China tax cut on nickel unlikely to spur imports

A tax reduction on imports of refined nickel in China is unlikely to spur inflow because of high world prices, trading sources said on Thursday.

China will halve in January the tax on imports of refined nickel to 1 per cent from 2 per cent, the finance ministry said on its website. The move reflects a need for imports to support a mushrooming economy in China, which consumes more than 10 per cent of the world's nickel, a metal used for stainless steel production and in the plating industry.

"I don't think the one percentage decline will impact much on China's imports. The trade volume of the metal does depend on spot demand in the country," said a Shanghai-based trader at an international trading house.

World nickel prices hit a record high of $34,950 a tonne on Dec 15.
The metal traded at $33,550 a tonne on Thursday, having more than doubled in price this year. Higher world prices have reduced Chinese demand for imported nickel as some small and medium-scaled stainless steel mills and plating factories reduce production of nickel-base products.

"You just look at our sales, which have halved from 2005," a manager at a trading firm in China's northern Inner Mongolia region said of reduced Chinese demand for imported nickel. The trading firm prefered not to keep any stocks of refined nickel for spot sales, he said.

It kept more than 120 tonnes of refined nickel in stocks for spot sales in previous two years. Costs of importing refined nickel were more than 320,000 yuan ($40,952) a tonne versus sales prices at about 315,000 yuan in Shanghai on Thursday, traders estimated.

But China still imported 7.6 per cent more refined nickel to 86,908 tonnes in the first 11 months this year as it does not produce enough for its consumption.

"The government wants to encourage imports. The price of nickel is high and really has hurt trade," a trader at a Shanghai-based firm said.

Traders said Beijing this year had already given a preferential tax of 1 per cent to many importers on refined nickel to encourage inflow.

Overseas suppliers were offering Russian metal at premiums of $300 to $400 a tonne over cash prices of the London Metal Exchange nickel for delivery in 2007 to Chinese ports, against $250 to $350 this year, traders said. Chinese buyers were seeking premiums below $300.

Beijing also would introduce a 5 per cent tax on exports of tungsten and ammonium paratung state, and a 15 per cent tax on export of indium, scrap indium and indium powder, the ministry said on its website.

A new 15 per cent tax on exports of unwrought molybdenum, scrap molybdenum and molybdenum powder would take effect in January, the ministry said.

China is the world's top supplier of tungsten and molybdenum, both used to strengthen steel.
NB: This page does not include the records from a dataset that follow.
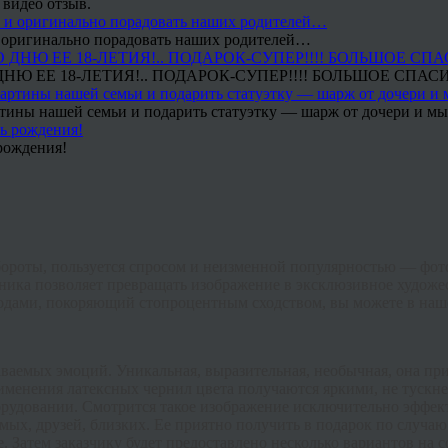
 видео отзыв.
 и оригинально порадовать наших родителей…
Ю ЕЕ 18-ЛЕТИЯ!.. ПОДАРОК-СУПЕР!!!! БОЛЬШОЕ СПАС
тины нашей семьи и подарить статуэтку — шарж от дочери и мы 
рождения!
бороты, пользуется спросом и неизменной популярностью — фот
ника позволяет превращать изображение в эксклюзивное художе
ами, покоряющий стопроцентным сходством, вы можете в наше
ваемых эмоций. Уникальная, выразительная, необычная, она пр
именения латексных чернил цвета получаются яркими, не тускне
орудовании. Смотрится такое изображение исключительно эффек
ых, друзей, близких. Ее приятно получить в подарок по случаю
 Затем заказчику будет предоставлено несколько вариантов на с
Higher taxes could raise price requirements from Chinese exporters and that may drive up world prices.

"We are watching the market and then will decide what to do," said an official at Jinduicheng Molybdenum Mining Corp, the country's top producer of the metal. Industry officials had also expected Beijing to introduce a 5 per cent tax on exports of aluminium billet in 2007 but the alloy was not included on the latest list. The export tax for antimony would be left unchanged at 5.0 per cent, the ministry said.